EXCERPTED PASSAGE ▸
Publications by Benjamim Fonseca

2021

Scientometric Research Assessment of IEEE CSCWD Conference Proceedings: An Exploratory Analysis from 2001 to 2019

Authors
Correia, A; Paulino, D; Paredes, H; Fonseca, B; Jameel, S; Schneider, D; de Souza, JM;

Publication
PROCEEDINGS OF THE 2021 IEEE 24TH INTERNATIONAL CONFERENCE ON COMPUTER SUPPORTED COOPERATIVE WORK IN DESIGN (CSCWD)

Abstract
It has been a quarter of a century since the publication of the first edition of the IEEE International Conference on Computer Supported Cooperative Work in Design (CSCWD) held in 1996 in Beijing, China. Despite some attempts to empirically examine the evolution and identity of the field of CSCW and its related communities and disciplines, the scarcity of scientometric studies on the IEEE CSCWD research productivity is noteworthy. To fill this gap, this study reports on an exploratory quantitative analysis of the literature published in the IEEE CSCWD conference proceedings with the purpose of visualizing and understanding its structure and evolution for the 2001-2019 period. The findings offer valuable insights into the paper and author distribution, country and citation-level productivity indicators, degree of collaboration, and collaboration index. Through this analysis we also expect to get an initial overview of the IEEE CSCWD conference concerning the main topics being presented, most cited papers, and variances in the number of keywords, full-text views, and references.

AIM OF THE TASK ▸
List every author credited on the publication entry about IEEE CSCWD proceedings, in the order in which they appear.

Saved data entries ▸
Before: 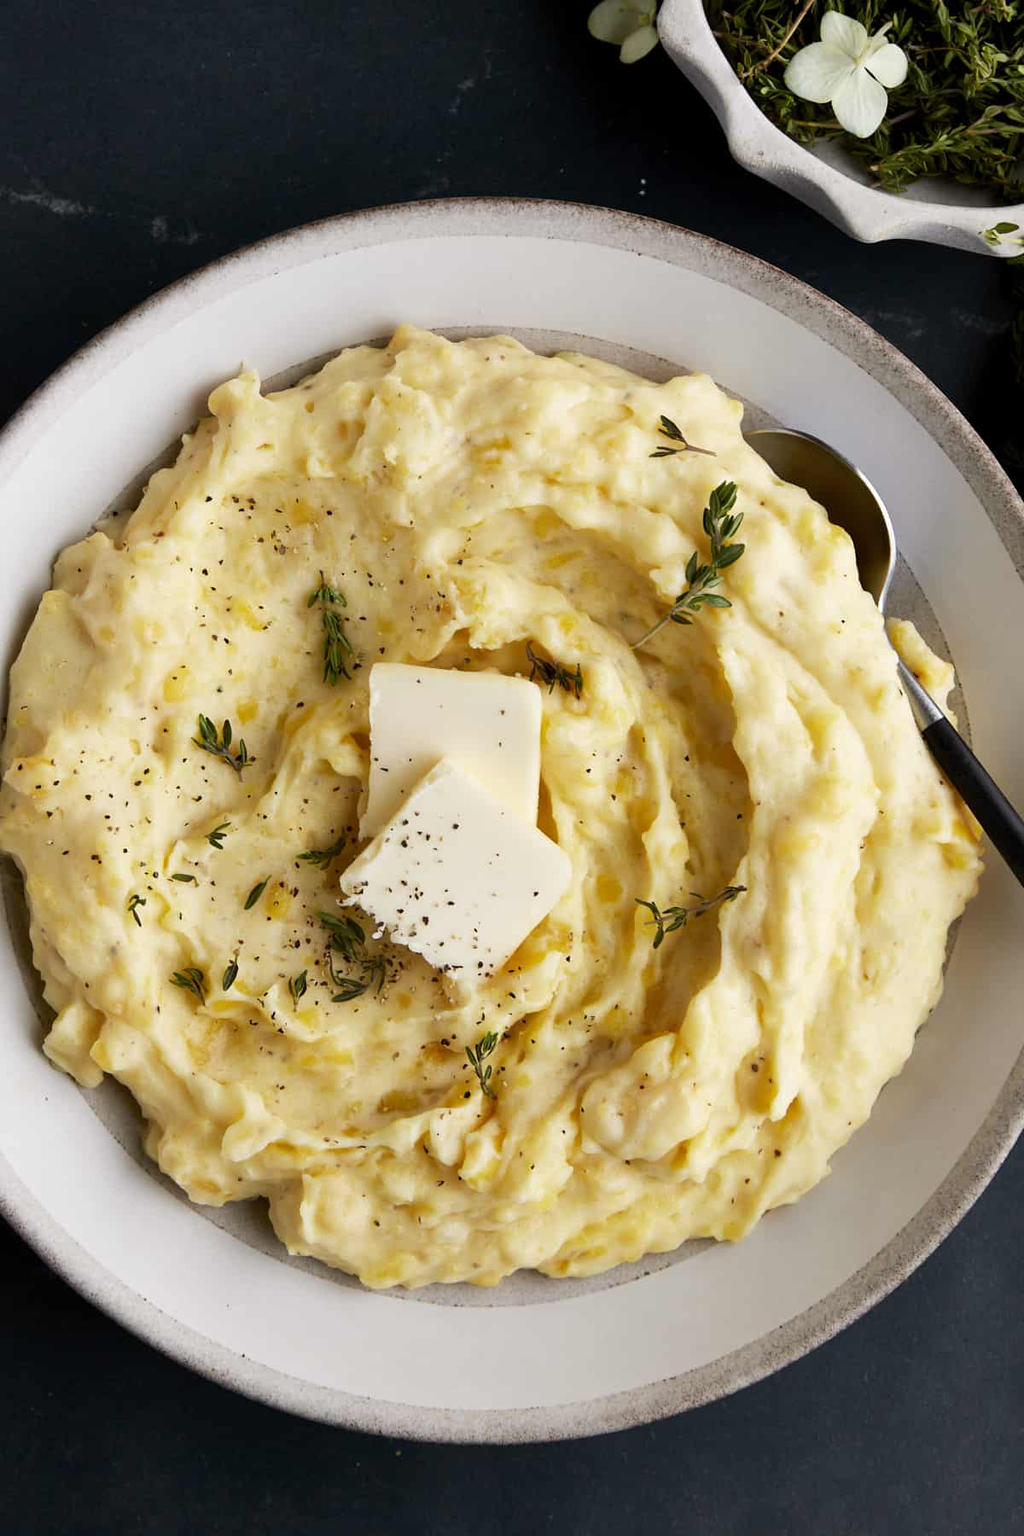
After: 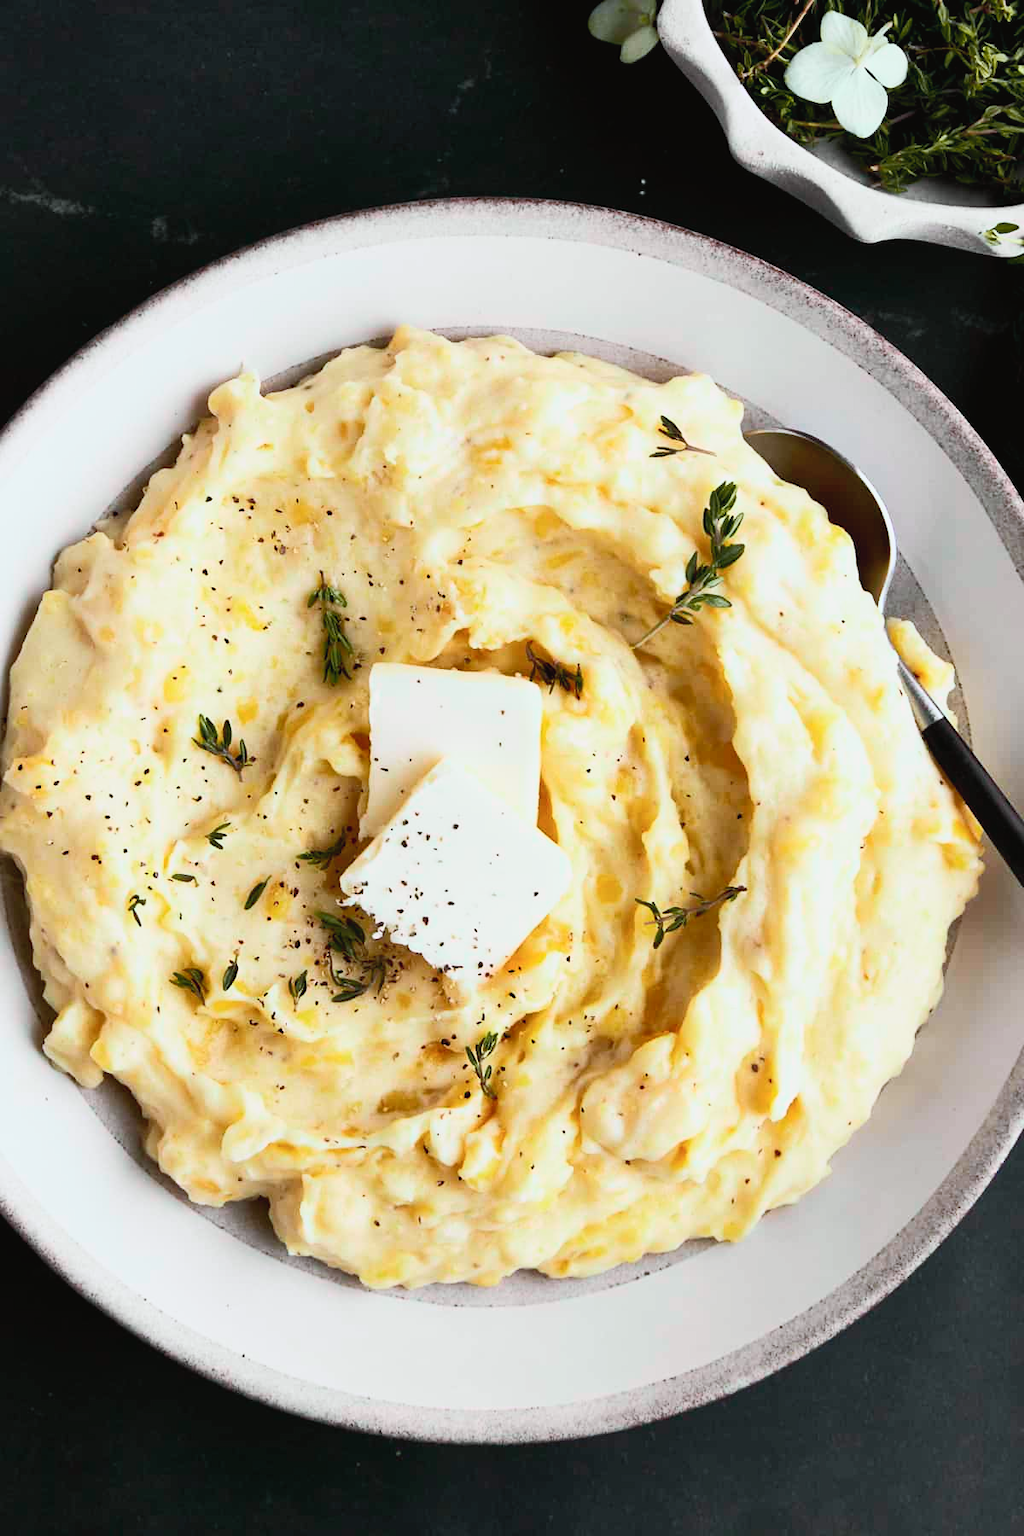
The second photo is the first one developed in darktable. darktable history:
tone curve: curves: ch0 [(0, 0.026) (0.172, 0.194) (0.398, 0.437) (0.469, 0.544) (0.612, 0.741) (0.845, 0.926) (1, 0.968)]; ch1 [(0, 0) (0.437, 0.453) (0.472, 0.467) (0.502, 0.502) (0.531, 0.537) (0.574, 0.583) (0.617, 0.64) (0.699, 0.749) (0.859, 0.919) (1, 1)]; ch2 [(0, 0) (0.33, 0.301) (0.421, 0.443) (0.476, 0.502) (0.511, 0.504) (0.553, 0.55) (0.595, 0.586) (0.664, 0.664) (1, 1)], color space Lab, independent channels, preserve colors none
white balance: red 0.954, blue 1.079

FINAL ANSWER ▸
Correia, A; Paulino, D; Paredes, H; Fonseca, B; Jameel, S; Schneider, D; de Souza, JM